[Chart comprehension records]
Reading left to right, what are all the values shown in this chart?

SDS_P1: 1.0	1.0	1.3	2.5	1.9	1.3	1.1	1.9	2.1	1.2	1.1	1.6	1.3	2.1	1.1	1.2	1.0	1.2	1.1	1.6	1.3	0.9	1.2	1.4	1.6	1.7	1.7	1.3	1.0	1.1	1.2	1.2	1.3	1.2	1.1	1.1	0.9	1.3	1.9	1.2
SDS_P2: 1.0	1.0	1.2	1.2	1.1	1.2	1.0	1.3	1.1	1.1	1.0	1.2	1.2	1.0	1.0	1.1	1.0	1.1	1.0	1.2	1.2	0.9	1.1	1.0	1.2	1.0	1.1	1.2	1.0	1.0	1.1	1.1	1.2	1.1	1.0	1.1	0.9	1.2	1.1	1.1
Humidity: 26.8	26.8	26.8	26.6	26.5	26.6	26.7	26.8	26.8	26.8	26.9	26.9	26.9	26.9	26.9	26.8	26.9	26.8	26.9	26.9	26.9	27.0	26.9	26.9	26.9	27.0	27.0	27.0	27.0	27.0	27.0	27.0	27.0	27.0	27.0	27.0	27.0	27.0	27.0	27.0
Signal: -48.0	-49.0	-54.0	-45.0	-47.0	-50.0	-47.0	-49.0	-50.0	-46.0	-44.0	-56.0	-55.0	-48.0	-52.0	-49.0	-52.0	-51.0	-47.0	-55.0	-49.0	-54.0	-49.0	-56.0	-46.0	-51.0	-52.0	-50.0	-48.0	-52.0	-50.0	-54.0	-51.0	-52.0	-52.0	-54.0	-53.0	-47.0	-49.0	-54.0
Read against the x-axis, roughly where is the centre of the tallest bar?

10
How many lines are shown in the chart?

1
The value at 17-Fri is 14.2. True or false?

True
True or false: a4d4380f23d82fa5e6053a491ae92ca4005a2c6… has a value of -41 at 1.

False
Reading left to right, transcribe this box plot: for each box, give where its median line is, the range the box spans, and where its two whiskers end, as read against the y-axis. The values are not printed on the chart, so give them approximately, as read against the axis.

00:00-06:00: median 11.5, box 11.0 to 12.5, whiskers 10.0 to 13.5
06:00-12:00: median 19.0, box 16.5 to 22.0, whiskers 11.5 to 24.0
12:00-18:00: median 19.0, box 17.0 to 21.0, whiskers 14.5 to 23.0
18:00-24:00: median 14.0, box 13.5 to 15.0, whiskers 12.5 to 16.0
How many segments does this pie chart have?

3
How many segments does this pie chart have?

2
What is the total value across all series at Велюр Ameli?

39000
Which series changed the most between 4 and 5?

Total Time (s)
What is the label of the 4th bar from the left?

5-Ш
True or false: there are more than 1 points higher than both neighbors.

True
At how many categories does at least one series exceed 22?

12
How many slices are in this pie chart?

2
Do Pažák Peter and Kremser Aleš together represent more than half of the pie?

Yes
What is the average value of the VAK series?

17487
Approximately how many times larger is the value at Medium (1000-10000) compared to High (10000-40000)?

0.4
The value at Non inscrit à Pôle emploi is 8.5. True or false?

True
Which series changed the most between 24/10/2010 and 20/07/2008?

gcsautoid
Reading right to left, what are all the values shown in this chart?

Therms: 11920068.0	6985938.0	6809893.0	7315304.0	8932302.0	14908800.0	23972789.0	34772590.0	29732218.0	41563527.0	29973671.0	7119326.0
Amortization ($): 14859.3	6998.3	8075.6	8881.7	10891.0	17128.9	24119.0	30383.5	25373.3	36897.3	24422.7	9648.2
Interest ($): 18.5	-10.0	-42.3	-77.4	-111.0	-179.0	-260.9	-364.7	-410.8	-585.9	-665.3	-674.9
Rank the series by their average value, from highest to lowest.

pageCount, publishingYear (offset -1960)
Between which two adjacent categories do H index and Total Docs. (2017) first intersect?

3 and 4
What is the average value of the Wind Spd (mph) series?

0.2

Work order: Render every line of the records above as a numbered list, leaving out the blank lines.

Exercise response:
1. Reading left to right, what are all the values shown in this chart?
2. SDS_P1: 1.0	1.0	1.3	2.5	1.9	1.3	1.1	1.9	2.1	1.2	1.1	1.6	1.3	2.1	1.1	1.2	1.0	1.2	1.1	1.6	1.3	0.9	1.2	1.4	1.6	1.7	1.7	1.3	1.0	1.1	1.2	1.2	1.3	1.2	1.1	1.1	0.9	1.3	1.9	1.2
3. SDS_P2: 1.0	1.0	1.2	1.2	1.1	1.2	1.0	1.3	1.1	1.1	1.0	1.2	1.2	1.0	1.0	1.1	1.0	1.1	1.0	1.2	1.2	0.9	1.1	1.0	1.2	1.0	1.1	1.2	1.0	1.0	1.1	1.1	1.2	1.1	1.0	1.1	0.9	1.2	1.1	1.1
4. Humidity: 26.8	26.8	26.8	26.6	26.5	26.6	26.7	26.8	26.8	26.8	26.9	26.9	26.9	26.9	26.9	26.8	26.9	26.8	26.9	26.9	26.9	27.0	26.9	26.9	26.9	27.0	27.0	27.0	27.0	27.0	27.0	27.0	27.0	27.0	27.0	27.0	27.0	27.0	27.0	27.0
5. Signal: -48.0	-49.0	-54.0	-45.0	-47.0	-50.0	-47.0	-49.0	-50.0	-46.0	-44.0	-56.0	-55.0	-48.0	-52.0	-49.0	-52.0	-51.0	-47.0	-55.0	-49.0	-54.0	-49.0	-56.0	-46.0	-51.0	-52.0	-50.0	-48.0	-52.0	-50.0	-54.0	-51.0	-52.0	-52.0	-54.0	-53.0	-47.0	-49.0	-54.0
6. Read against the x-axis, roughly where is the centre of the tallest bar?
7. 10
8. How many lines are shown in the chart?
9. 1
10. The value at 17-Fri is 14.2. True or false?
11. True
12. True or false: a4d4380f23d82fa5e6053a491ae92ca4005a2c6… has a value of -41 at 1.
13. False
14. Reading left to right, transcribe this box plot: for each box, give where its median line is, the range the box spans, and where its two whiskers end, as read against the y-axis. The values are not printed on the chart, so give them approximately, as read against the axis.
15. 00:00-06:00: median 11.5, box 11.0 to 12.5, whiskers 10.0 to 13.5
16. 06:00-12:00: median 19.0, box 16.5 to 22.0, whiskers 11.5 to 24.0
17. 12:00-18:00: median 19.0, box 17.0 to 21.0, whiskers 14.5 to 23.0
18. 18:00-24:00: median 14.0, box 13.5 to 15.0, whiskers 12.5 to 16.0
19. How many segments does this pie chart have?
20. 3
21. How many segments does this pie chart have?
22. 2
23. What is the total value across all series at Велюр Ameli?
24. 39000
25. Which series changed the most between 4 and 5?
26. Total Time (s)
27. What is the label of the 4th bar from the left?
28. 5-Ш
29. True or false: there are more than 1 points higher than both neighbors.
30. True
31. At how many categories does at least one series exceed 22?
32. 12
33. How many slices are in this pie chart?
34. 2
35. Do Pažák Peter and Kremser Aleš together represent more than half of the pie?
36. Yes
37. What is the average value of the VAK series?
38. 17487
39. Approximately how many times larger is the value at Medium (1000-10000) compared to High (10000-40000)?
40. 0.4
41. The value at Non inscrit à Pôle emploi is 8.5. True or false?
42. True
43. Which series changed the most between 24/10/2010 and 20/07/2008?
44. gcsautoid
45. Reading right to left, what are all the values shown in this chart?
46. Therms: 11920068.0	6985938.0	6809893.0	7315304.0	8932302.0	14908800.0	23972789.0	34772590.0	29732218.0	41563527.0	29973671.0	7119326.0
47. Amortization ($): 14859.3	6998.3	8075.6	8881.7	10891.0	17128.9	24119.0	30383.5	25373.3	36897.3	24422.7	9648.2
48. Interest ($): 18.5	-10.0	-42.3	-77.4	-111.0	-179.0	-260.9	-364.7	-410.8	-585.9	-665.3	-674.9
49. Rank the series by their average value, from highest to lowest.
50. pageCount, publishingYear (offset -1960)
51. Between which two adjacent categories do H index and Total Docs. (2017) first intersect?
52. 3 and 4
53. What is the average value of the Wind Spd (mph) series?
54. 0.2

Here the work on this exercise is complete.